¹ [Footnote added 1923:] - Since this was written, the study of the castration complex has been further developed in contributions to the subject by Lou Andreas-Salomé, A. Stärcke, F. Alexander, and others. It has been urged that every time his mother’s breast is withdrawn from a baby he is bound to feel it as castration (that is to say, as the loss of what he regards as an important part of his own body); that, further, he cannot fail to be similarly affected by the regular loss of his faeces; and, finally, that the act of birth itself (consisting as it does in the separation of the child from his mother, with whom he has hitherto been united) is the prototype of all castration. While recognizing all of these roots of the complex, I have nevertheless put forward the view that the term ‘castration complex’ ought to be confined to those excitations and consequences which are bound up with the loss of the penis. Any one who, in analysing adults, has become convinced of the invariable presence of the castration complex, will of course find difficulty in ascribing its origin to a chance threat - of a kind which is not, after all, of such universal occurrence; he will be driven to assume that children construct this danger for themselves out of the slightest hints, which will never be wanting. This circumstance is also the motive, indeed, that has stimulated the search for those deeper roots of the complex which are universally forthcoming. But this makes it all the more valuable that in the case of little Hans the threat of castration is reported by his parents themselves, and moreover at a date before there was any question of his phobia.

 

At about the same age (three and a half), standing in front of the lions’ cage at Schönbrunn, little Hans called out in a joyful and excited voice: ‘I saw the lion’s widdler.’

Animals owe a good deal of their importance in myths and fairy tales to the openness with which they display their genitals and their sexual functions to the inquisitive little human child. There can be no doubt about Hans’s sexual curiosity; but it also roused the spirit of enquiry in him and enabled him to arrive at genuine abstract knowledge.

 

When he was at the station once (at three and three quarters) he saw some water being let out of an engine. ‘Oh, look,’ he said, ‘the engine’s widdling. Where’s it got its widdler?’

After a little he added in reflective tones: ‘A dog and a horse have widdlers; a table and a chair haven’t.’ He had thus got hold of an essential characteristic for differentiating between animate and inanimate objects.

Thirst for knowledge seems to be inseparable from sexual curiosity. Hans’s curiosity was particularly directed towards his parents.

 

Hans (aged three and three-quarters): ‘Daddy, have you got a widdler too?’

Father: ‘Yes, of course.’

Hans: ‘But I’ve never seen it when you were undressing.’

Another time he was looking on intently while his mother undressed before going to bed. ‘What are you staring like that for?’ she asked.

Hans: ‘I was only looking to see if you’d got a widdler too.’

Mother: ‘Of course. Didn’t you know that?’

Hans: ‘No. I thought you were so big you’d have a widdler like a horse.’

 

This expectation of little Hans’s deserves to be borne in mind; it will become important later on.6 But the great event of Hans’s life was the birth of his little sister Hanna when he was exactly three and a half.¹ His behaviour on that occasion was noted down by his father on the spot: ‘At five in the morning’, he writes, ‘labour began, and Hans’s bed was moved into the next room. He woke up there at seven, and, hearing his mother groaning, asked: "Why’s Mummy coughing?" Then, after a pause, "The stork’s coming to-day for certain."

‘Naturally he has often been told during the last few days that the stork is going to bring a little girl or a little boy; and he quite rightly connected the unusual sounds of groaning with the stork’s arrival.

### Problem requirements
Name each writer the passage on little Hans credits with further developing the study of the castration complex. The records are separate material with no connection to the passage above.

### Data records
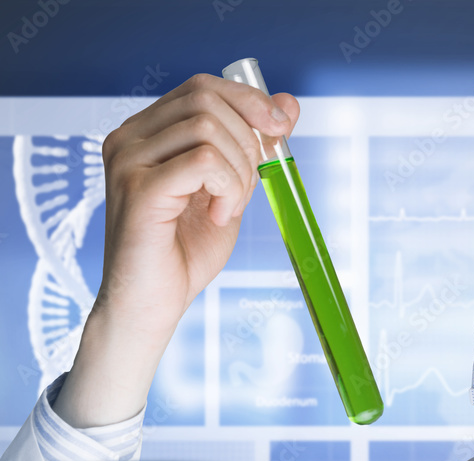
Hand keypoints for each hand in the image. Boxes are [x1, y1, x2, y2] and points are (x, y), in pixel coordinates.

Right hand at [53, 73, 299, 427]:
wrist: (154, 303)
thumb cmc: (185, 252)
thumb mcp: (232, 189)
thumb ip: (253, 146)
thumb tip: (288, 103)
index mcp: (148, 132)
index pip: (203, 87)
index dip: (249, 101)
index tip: (281, 129)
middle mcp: (129, 137)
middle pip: (207, 99)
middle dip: (247, 142)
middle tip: (245, 190)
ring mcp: (128, 160)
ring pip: (207, 129)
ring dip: (238, 172)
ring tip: (226, 208)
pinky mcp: (137, 188)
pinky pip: (202, 161)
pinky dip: (225, 188)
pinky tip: (216, 216)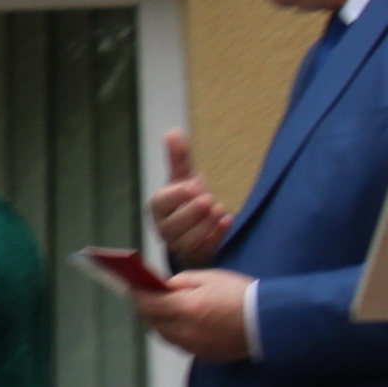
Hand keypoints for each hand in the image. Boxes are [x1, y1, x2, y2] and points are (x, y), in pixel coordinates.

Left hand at [132, 268, 257, 362]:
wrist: (270, 322)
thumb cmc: (241, 294)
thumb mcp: (210, 278)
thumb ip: (181, 283)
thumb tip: (161, 287)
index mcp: (187, 309)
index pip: (148, 304)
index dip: (137, 294)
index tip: (131, 285)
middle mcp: (186, 332)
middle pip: (153, 321)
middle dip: (147, 307)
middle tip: (146, 295)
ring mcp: (194, 347)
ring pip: (165, 335)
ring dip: (160, 321)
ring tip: (162, 307)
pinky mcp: (204, 355)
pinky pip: (180, 343)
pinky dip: (175, 332)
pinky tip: (181, 321)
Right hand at [151, 128, 230, 267]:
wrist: (200, 223)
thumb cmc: (188, 198)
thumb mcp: (184, 176)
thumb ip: (178, 156)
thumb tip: (173, 131)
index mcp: (159, 207)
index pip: (161, 203)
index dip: (176, 196)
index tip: (193, 186)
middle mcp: (164, 228)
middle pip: (173, 225)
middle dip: (191, 212)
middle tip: (209, 199)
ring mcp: (179, 244)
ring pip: (187, 241)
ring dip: (205, 226)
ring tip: (220, 209)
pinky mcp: (196, 254)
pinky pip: (204, 250)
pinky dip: (217, 236)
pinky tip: (229, 222)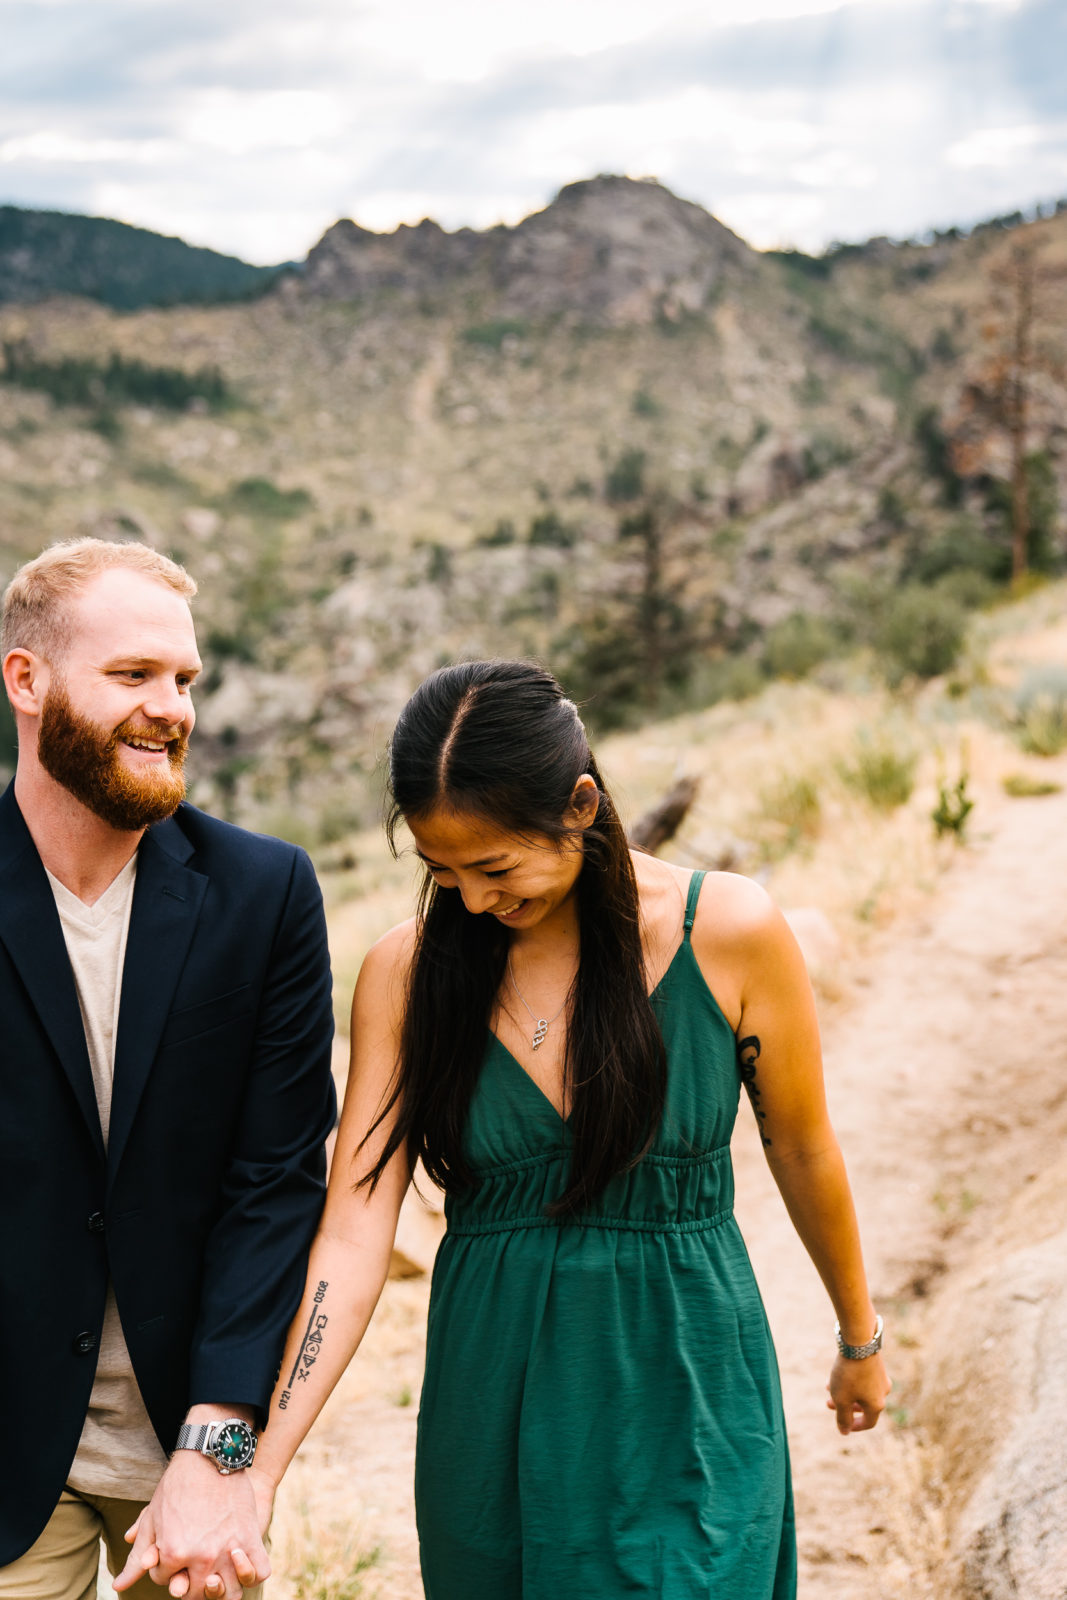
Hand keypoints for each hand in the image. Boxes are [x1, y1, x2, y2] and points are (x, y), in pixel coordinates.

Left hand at [113, 1455, 273, 1598]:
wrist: (209, 1455)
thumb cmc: (177, 1485)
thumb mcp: (152, 1519)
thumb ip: (136, 1558)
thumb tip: (119, 1585)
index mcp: (172, 1554)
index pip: (165, 1581)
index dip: (166, 1567)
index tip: (172, 1548)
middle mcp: (201, 1557)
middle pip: (195, 1593)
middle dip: (190, 1581)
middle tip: (192, 1562)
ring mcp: (228, 1549)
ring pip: (229, 1593)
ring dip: (222, 1586)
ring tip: (217, 1570)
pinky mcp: (250, 1537)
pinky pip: (259, 1572)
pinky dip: (252, 1571)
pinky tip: (242, 1560)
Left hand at [825, 1351, 890, 1434]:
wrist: (859, 1342)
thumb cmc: (849, 1374)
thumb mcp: (841, 1399)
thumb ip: (843, 1418)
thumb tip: (845, 1433)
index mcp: (877, 1405)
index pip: (868, 1423)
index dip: (855, 1426)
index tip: (842, 1425)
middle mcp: (883, 1393)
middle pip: (864, 1406)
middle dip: (845, 1406)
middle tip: (828, 1403)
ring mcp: (881, 1378)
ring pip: (862, 1391)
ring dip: (845, 1393)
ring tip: (828, 1387)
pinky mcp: (876, 1365)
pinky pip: (863, 1379)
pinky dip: (850, 1382)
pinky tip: (835, 1375)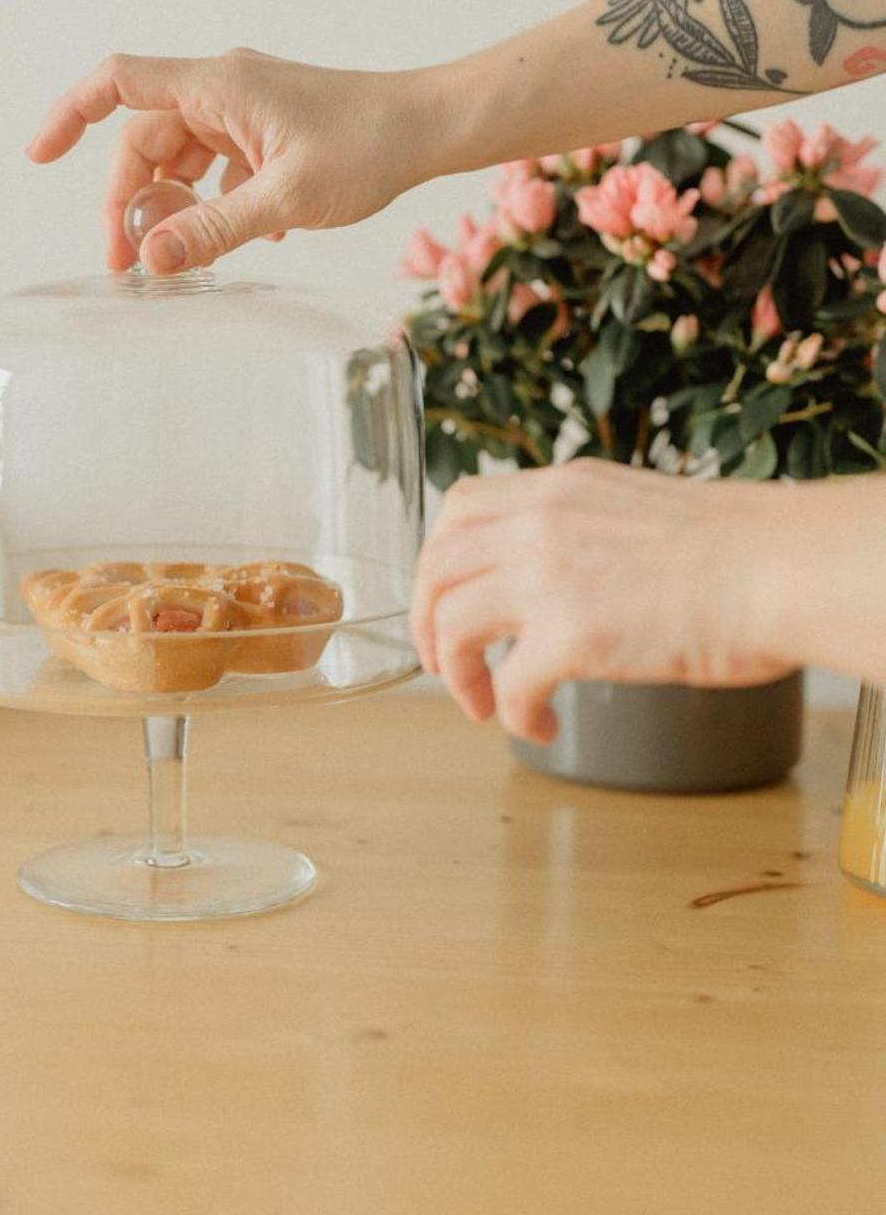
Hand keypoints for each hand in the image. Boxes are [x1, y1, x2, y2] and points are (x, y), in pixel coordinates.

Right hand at [28, 49, 445, 271]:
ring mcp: (245, 112)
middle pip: (144, 139)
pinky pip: (216, 168)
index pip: (118, 82)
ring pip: (180, 158)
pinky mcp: (266, 134)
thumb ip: (215, 229)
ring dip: (171, 207)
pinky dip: (211, 203)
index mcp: (217, 86)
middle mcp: (223, 90)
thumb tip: (151, 261)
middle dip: (130, 200)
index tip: (39, 157)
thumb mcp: (286, 198)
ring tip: (176, 262)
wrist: (430, 128)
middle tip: (132, 265)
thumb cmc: (369, 146)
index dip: (69, 114)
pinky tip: (237, 239)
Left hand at [410, 459, 794, 741]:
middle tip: (445, 661)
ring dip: (454, 671)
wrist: (787, 567)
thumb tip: (572, 579)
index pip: (461, 507)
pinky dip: (511, 715)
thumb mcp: (642, 513)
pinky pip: (508, 684)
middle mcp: (542, 521)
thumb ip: (590, 533)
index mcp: (561, 488)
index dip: (441, 560)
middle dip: (427, 619)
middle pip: (437, 564)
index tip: (450, 596)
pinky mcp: (570, 633)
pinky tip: (541, 726)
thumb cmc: (746, 550)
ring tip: (482, 703)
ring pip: (450, 620)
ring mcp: (549, 575)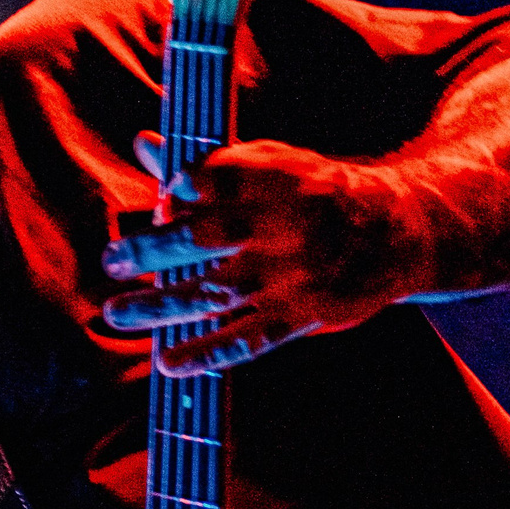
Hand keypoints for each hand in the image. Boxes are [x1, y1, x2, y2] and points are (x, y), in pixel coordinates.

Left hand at [99, 135, 434, 372]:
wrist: (398, 232)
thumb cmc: (315, 192)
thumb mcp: (272, 165)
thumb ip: (205, 164)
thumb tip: (142, 145)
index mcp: (278, 179)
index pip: (219, 180)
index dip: (184, 188)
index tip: (166, 196)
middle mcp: (283, 228)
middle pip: (206, 238)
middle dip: (152, 249)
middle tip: (111, 260)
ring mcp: (291, 276)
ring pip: (215, 293)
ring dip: (160, 307)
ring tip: (117, 313)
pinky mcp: (301, 316)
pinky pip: (247, 340)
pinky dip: (206, 353)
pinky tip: (168, 363)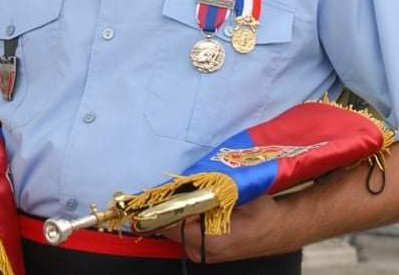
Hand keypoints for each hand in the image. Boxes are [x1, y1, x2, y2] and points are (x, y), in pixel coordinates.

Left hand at [162, 195, 297, 262]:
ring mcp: (204, 254)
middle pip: (172, 227)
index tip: (158, 190)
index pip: (171, 224)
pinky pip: (189, 233)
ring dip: (180, 211)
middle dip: (172, 206)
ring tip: (186, 191)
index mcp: (207, 241)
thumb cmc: (261, 212)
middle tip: (176, 185)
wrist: (280, 228)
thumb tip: (185, 183)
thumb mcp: (235, 195)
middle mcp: (202, 252)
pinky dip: (188, 219)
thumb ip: (209, 192)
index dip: (163, 206)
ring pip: (179, 230)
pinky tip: (198, 204)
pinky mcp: (208, 252)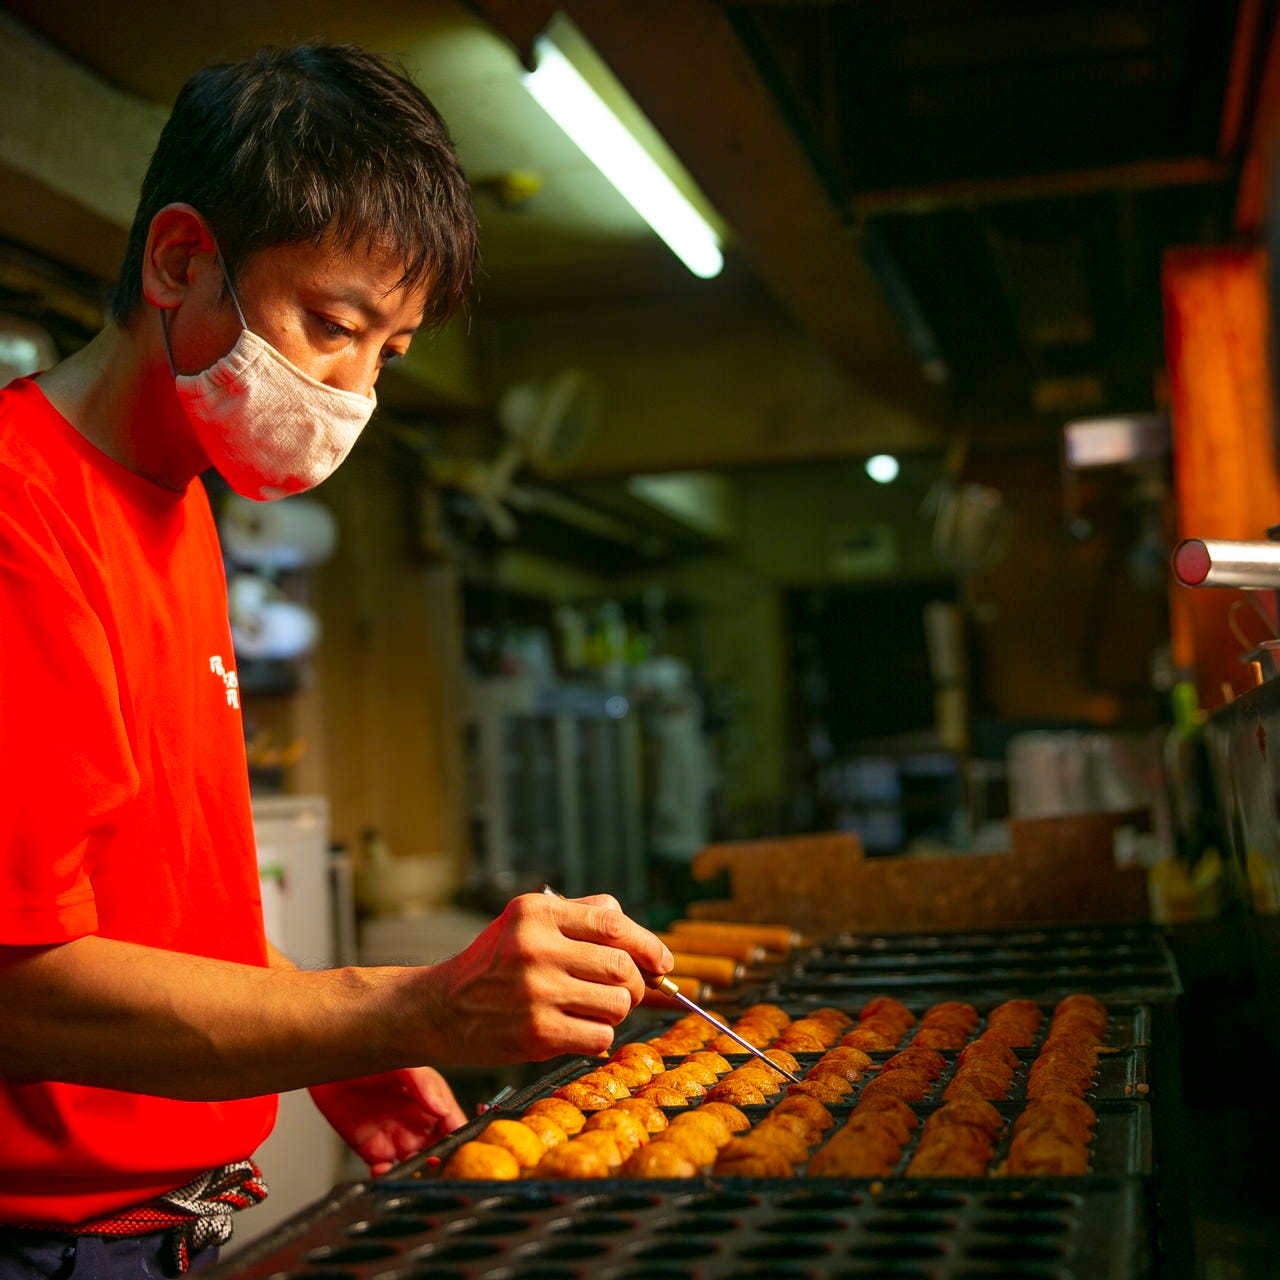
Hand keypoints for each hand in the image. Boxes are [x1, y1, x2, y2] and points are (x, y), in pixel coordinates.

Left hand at [310, 1066, 465, 1175]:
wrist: (330, 1064)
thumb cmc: (370, 1057)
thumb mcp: (401, 1064)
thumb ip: (423, 1084)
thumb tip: (442, 1108)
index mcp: (431, 1100)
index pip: (455, 1124)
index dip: (463, 1140)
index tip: (466, 1153)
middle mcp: (418, 1122)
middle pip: (440, 1151)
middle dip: (443, 1165)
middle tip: (437, 1169)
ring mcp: (396, 1138)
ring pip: (414, 1166)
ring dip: (415, 1174)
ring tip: (408, 1172)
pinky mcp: (372, 1150)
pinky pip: (384, 1172)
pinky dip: (386, 1178)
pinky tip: (382, 1172)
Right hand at [424, 892, 672, 1063]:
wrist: (440, 1009)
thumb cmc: (495, 964)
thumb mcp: (527, 922)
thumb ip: (583, 916)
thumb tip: (646, 944)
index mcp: (537, 911)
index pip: (614, 922)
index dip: (648, 945)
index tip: (662, 962)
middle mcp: (536, 946)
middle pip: (622, 967)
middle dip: (634, 985)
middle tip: (624, 993)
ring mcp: (536, 990)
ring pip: (617, 1003)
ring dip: (614, 1012)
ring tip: (590, 1011)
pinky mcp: (536, 1032)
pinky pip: (600, 1036)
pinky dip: (598, 1037)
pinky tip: (577, 1031)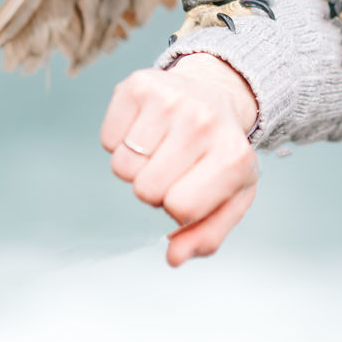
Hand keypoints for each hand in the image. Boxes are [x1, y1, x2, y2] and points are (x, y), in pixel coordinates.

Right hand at [100, 53, 259, 266]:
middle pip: (145, 190)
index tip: (190, 187)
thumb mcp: (230, 197)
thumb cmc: (218, 153)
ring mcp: (171, 99)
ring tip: (160, 147)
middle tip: (174, 166)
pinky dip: (119, 141)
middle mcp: (203, 122)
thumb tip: (173, 257)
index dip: (177, 207)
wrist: (214, 92)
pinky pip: (107, 139)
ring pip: (122, 167)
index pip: (180, 208)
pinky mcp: (139, 84)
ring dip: (136, 166)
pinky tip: (145, 128)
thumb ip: (207, 235)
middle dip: (155, 187)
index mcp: (233, 156)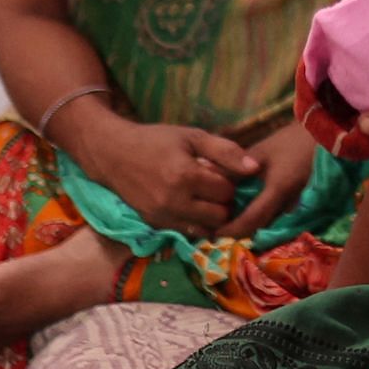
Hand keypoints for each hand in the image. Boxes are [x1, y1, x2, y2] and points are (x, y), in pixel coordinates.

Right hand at [87, 122, 259, 235]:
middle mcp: (174, 201)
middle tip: (214, 187)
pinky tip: (190, 206)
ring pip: (205, 228)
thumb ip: (226, 151)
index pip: (226, 191)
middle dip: (222, 202)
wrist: (113, 155)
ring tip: (203, 197)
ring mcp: (163, 216)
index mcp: (186, 176)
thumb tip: (255, 169)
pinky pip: (187, 232)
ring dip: (210, 215)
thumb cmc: (156, 140)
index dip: (228, 182)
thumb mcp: (192, 137)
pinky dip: (194, 222)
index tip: (219, 173)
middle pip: (220, 215)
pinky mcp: (155, 224)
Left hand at [220, 123, 317, 240]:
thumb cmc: (293, 142)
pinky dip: (262, 218)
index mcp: (278, 189)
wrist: (326, 139)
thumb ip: (235, 167)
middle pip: (259, 228)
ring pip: (268, 224)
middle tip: (217, 226)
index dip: (232, 229)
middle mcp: (289, 204)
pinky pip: (277, 218)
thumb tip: (205, 171)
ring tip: (230, 218)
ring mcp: (297, 207)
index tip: (214, 231)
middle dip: (238, 230)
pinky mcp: (300, 205)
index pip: (251, 220)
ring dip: (250, 225)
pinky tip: (250, 209)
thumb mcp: (262, 151)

### Exercise answer
Lou Andreas-Salomé, A. Stärcke, F. Alexander